Der Kontaktträger 9 ist an seinem dem Kontaktträger 8
zugewandten Ende tulpenförmig ausgebildet und trägt auf
seiner Innenseite einen vorzugsweise von Kontaktfingern
gebildeten, konzentrisch zur Achse 4 angeordneten
Festkontakt 15 eines feststehenden Schaltstückes des
Trennschalters. Dieses Schaltstück weist noch einen im Boden
des tulpenförmigen Kontaktträgers 8 befestigten, längs der
Achse 4 erstreckten, stiftförmigen Vorzündkontakt 16 auf.
Genauerer Aufbau und Wirkungsweise der Kontaktanordnung des
erfindungsgemäßen Trennschalters werden anhand von Fig. 2
näher erläutert. Aus dieser Figur ist zu erkennen, daß der
im wesentlichen stiftförmig ausgebildete Nachlaufkontakt 14
mittels eines zumindest einen Teil seiner Mantelfläche
bildenden Gleitkontaktes 17 in elektrisch leitender Weise
auf der Innenwand des Rohrabschnitts 13 geführt ist und auf
seinem von der Vorzündelektrode 16 des feststehenden
Schaltstücks abgewandten Ende auf einer im Inneren des
Laufkontaktes 10 gelagerten Druckfeder 18 abgestützt ist.

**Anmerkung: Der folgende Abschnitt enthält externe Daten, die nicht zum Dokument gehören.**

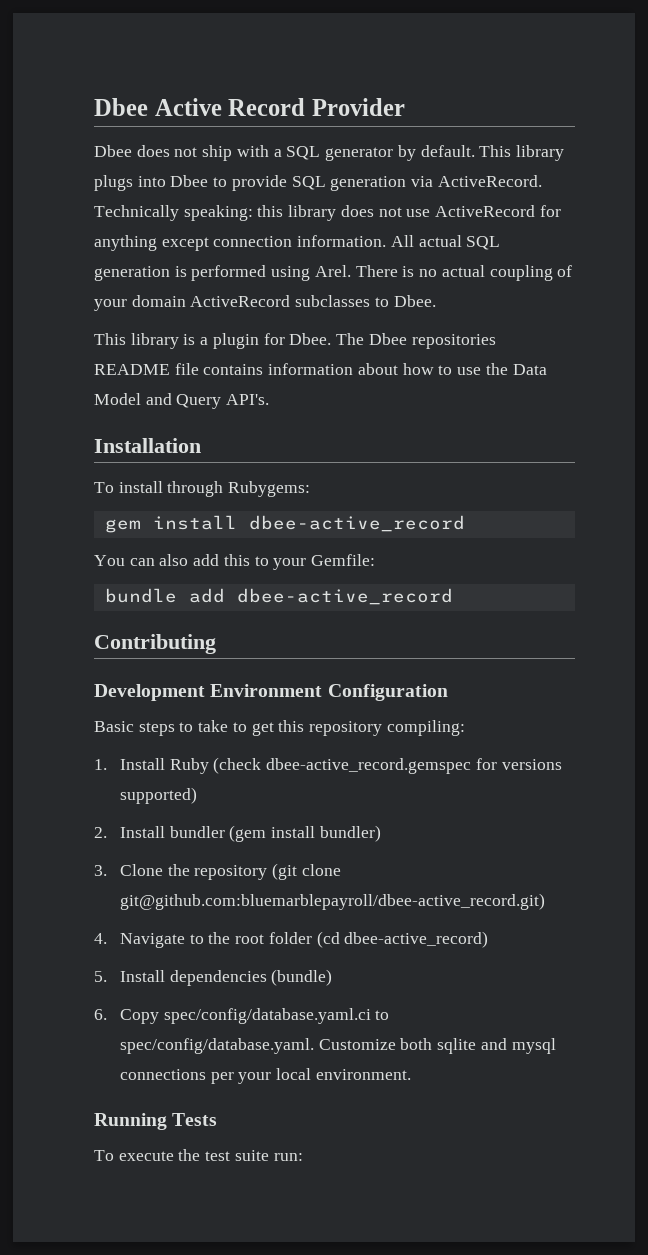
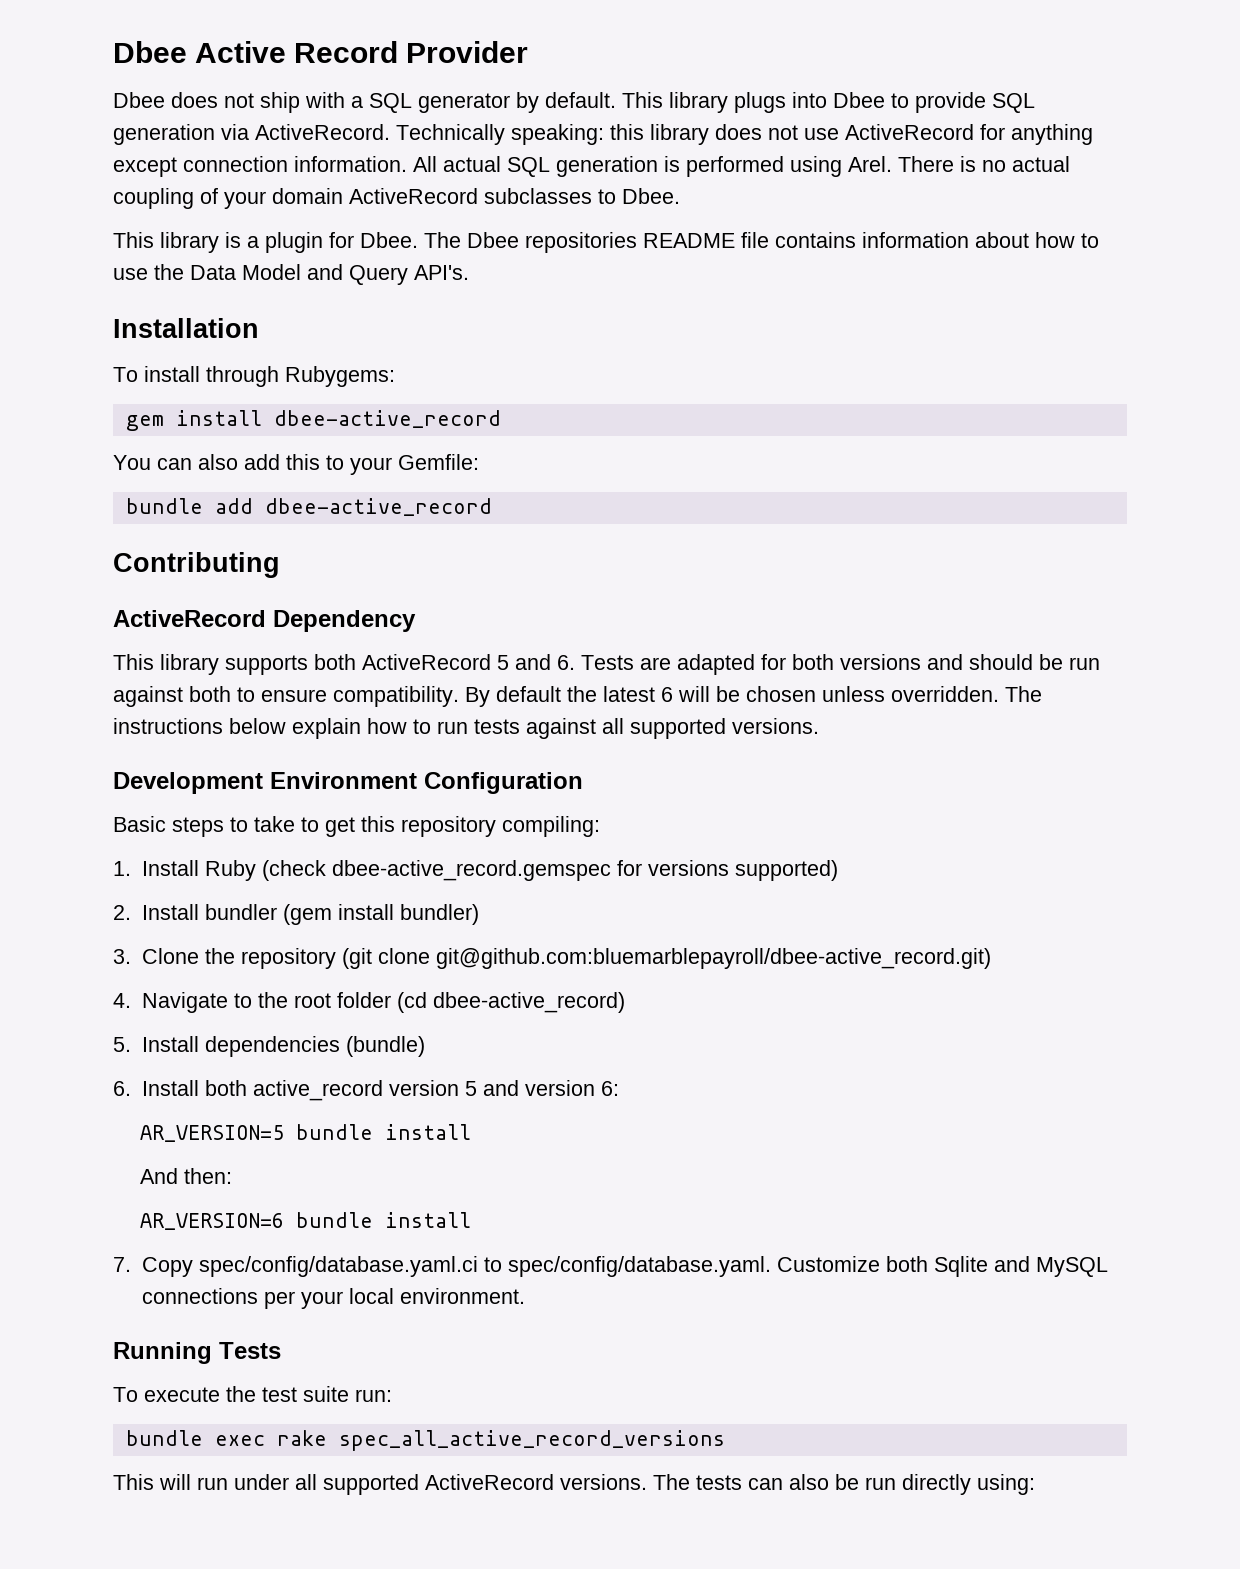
(216, 644) none -> [113,610,416,632] [113,654,1100,675] [113,686,1042,707] [113,718,819,739] // ActiveRecord Dependency // This library supports both ActiveRecord 5 and 6. Tests are adapted for both versions and should be run against both to ensure compatibility. By default the latest 6 will be chosen unless overridden. The instructions below explain how to run tests against all supported versions.
(107, 1014) none -> [141,1080,619,1101] [140,1124,472,1142] [140,1168,233,1184] [140,1212,472,1230] [113,1257,131,1272] Install both active_record version 5 and version 6: // AR_VERSION=5 bundle install // And then: // AR_VERSION=6 bundle install // 7.
[437,1038,556,1054] sqlite and mysql -> [933,1256,1108,1277] Sqlite and MySQL
(303, 1157) none -> [125,1430,725,1451] [113,1474,1035,1495] // bundle exec rake spec_all_active_record_versions // This will run under all supported ActiveRecord versions. The tests can also be run directly using:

Die Druckfeder 18 ist mit ihrem vom Nachlaufkontakt 14
abgewandten Ende auf einer starr mit dem Laufkontakt 10
verbundenen Abstützung 19 gelagert.
In der in Fig. 2 in der rechten Hälfte dargestellten
Ausschaltposition des Trennschalters bilden die geöffneten
Schaltstücke eine Trennstrecke T und ist der Nachlaufkontakt
14 von der geringfügig vorgespannten Druckfeder 18 gegen
einen Anschlag 20 des Laufkontaktes 10 geführt.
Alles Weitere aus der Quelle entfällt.